- What you should do: Find each line in the data below that contains the word "distinct" and copy it out.

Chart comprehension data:
-*-*-

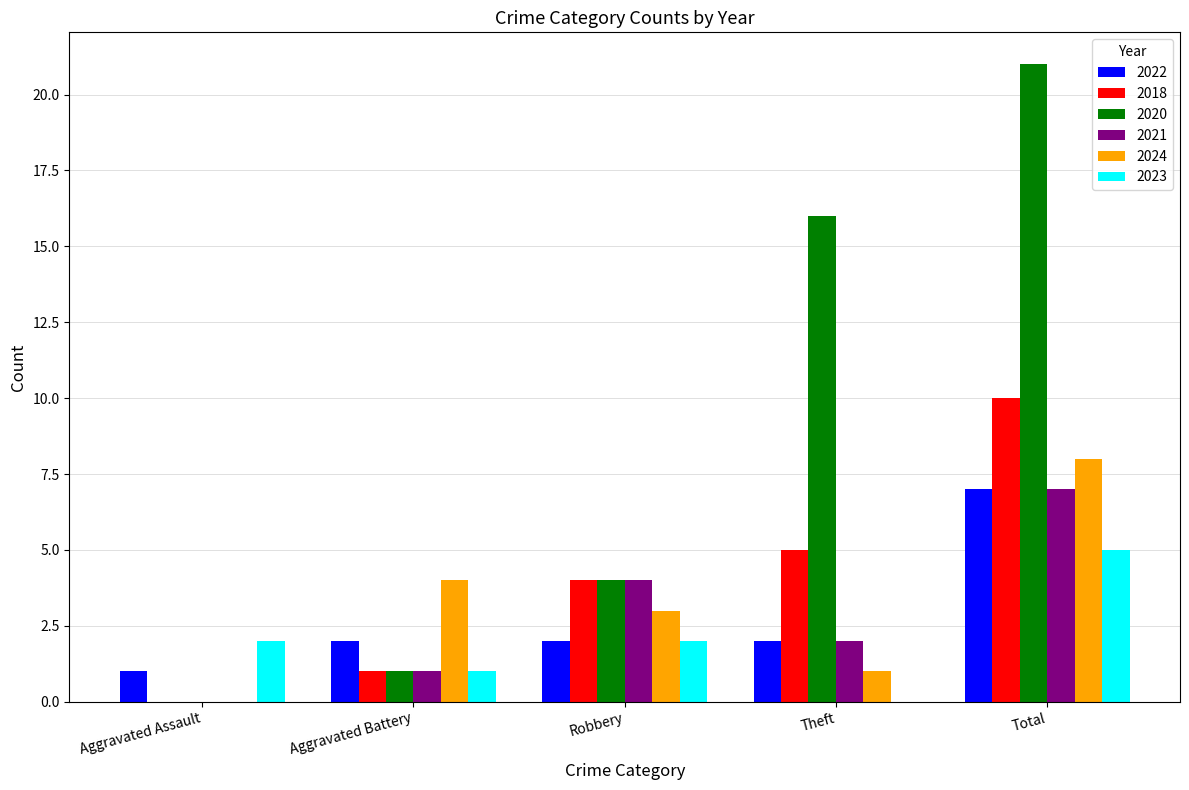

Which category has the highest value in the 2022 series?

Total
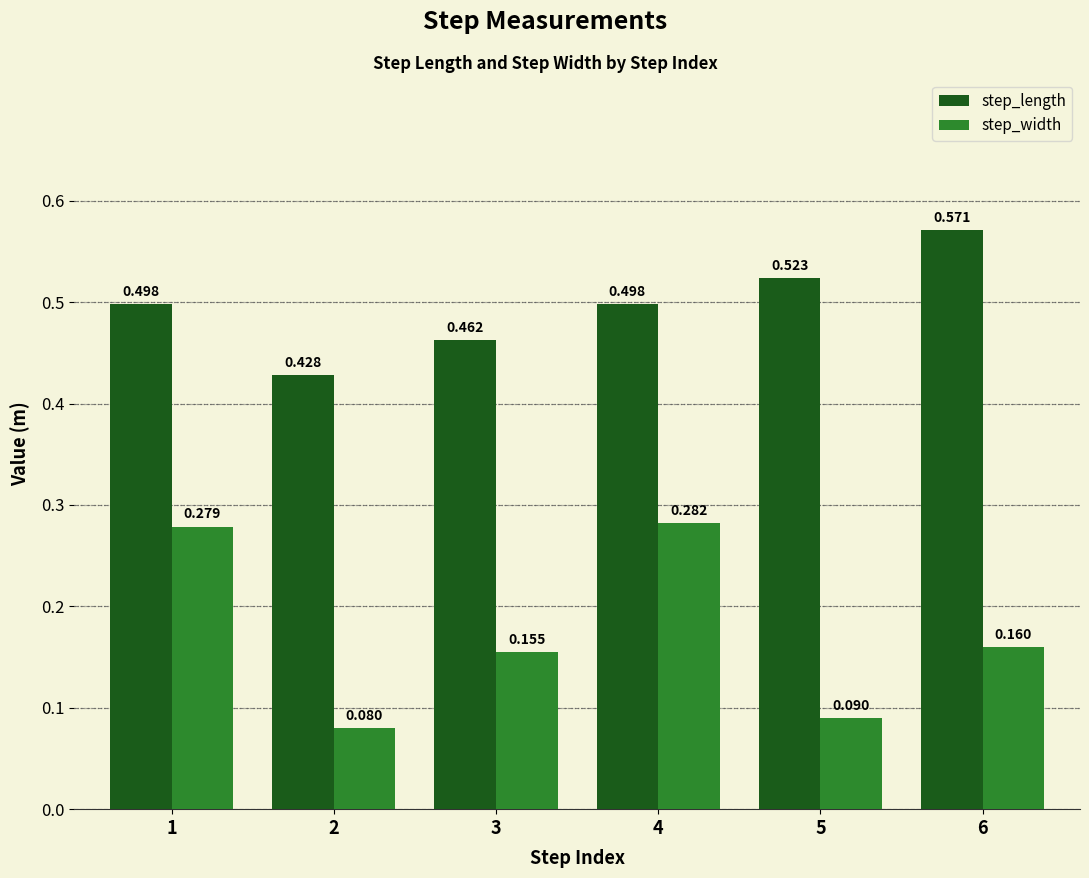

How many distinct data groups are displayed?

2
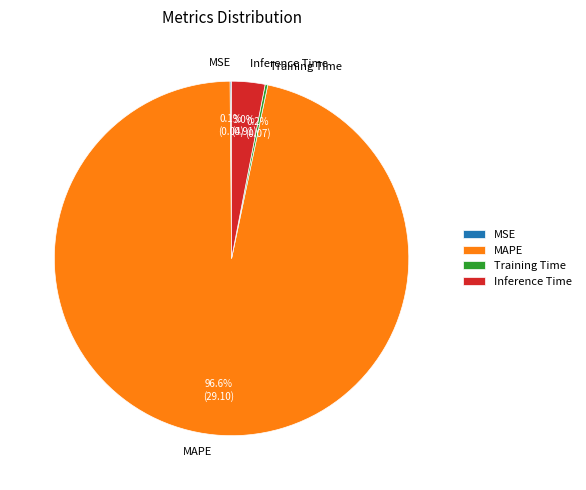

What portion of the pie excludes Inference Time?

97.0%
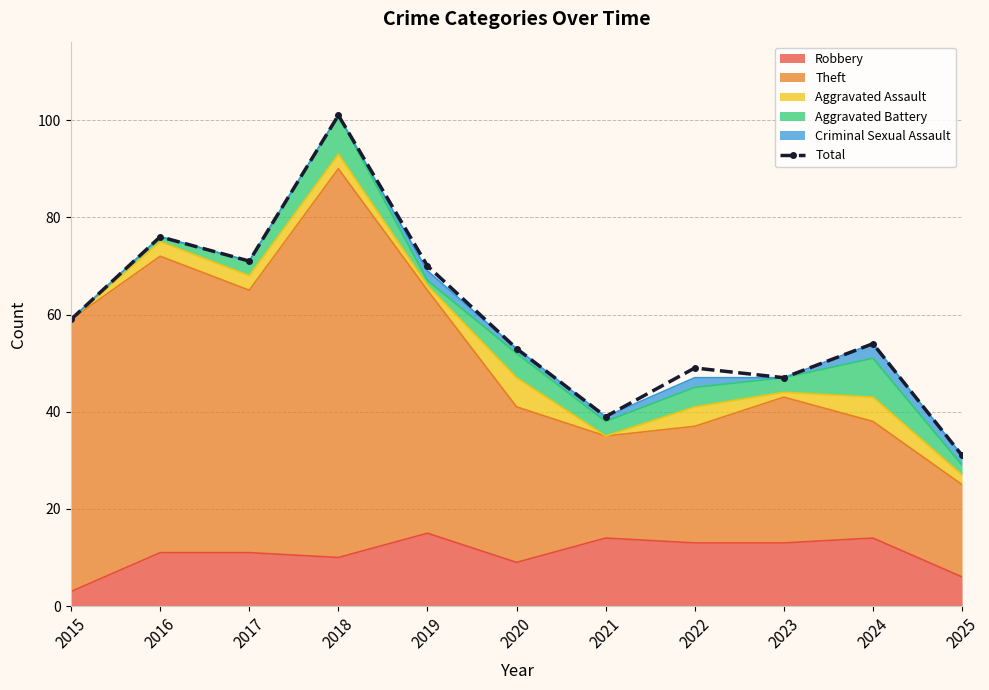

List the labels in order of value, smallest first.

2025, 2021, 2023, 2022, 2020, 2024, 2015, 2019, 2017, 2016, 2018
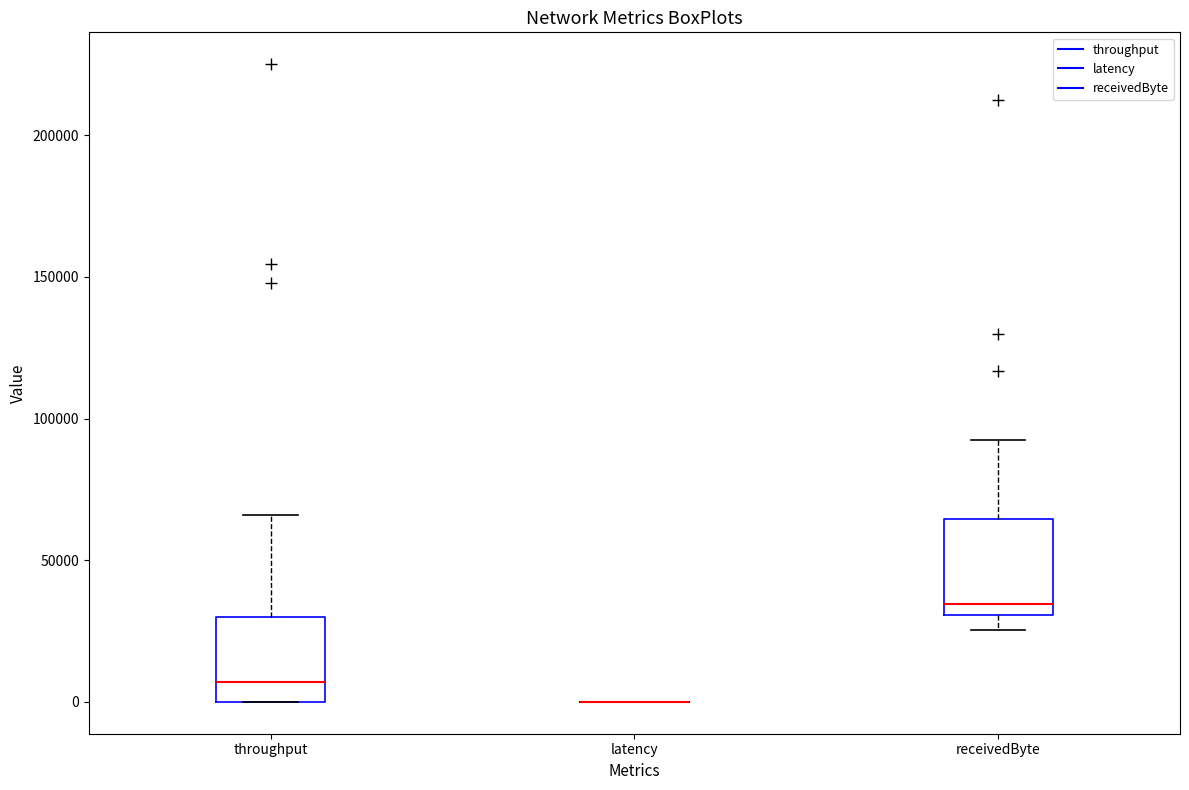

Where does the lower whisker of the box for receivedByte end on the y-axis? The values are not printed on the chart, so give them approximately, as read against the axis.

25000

-*-*-

- Exercise result:
How many distinct data groups are displayed?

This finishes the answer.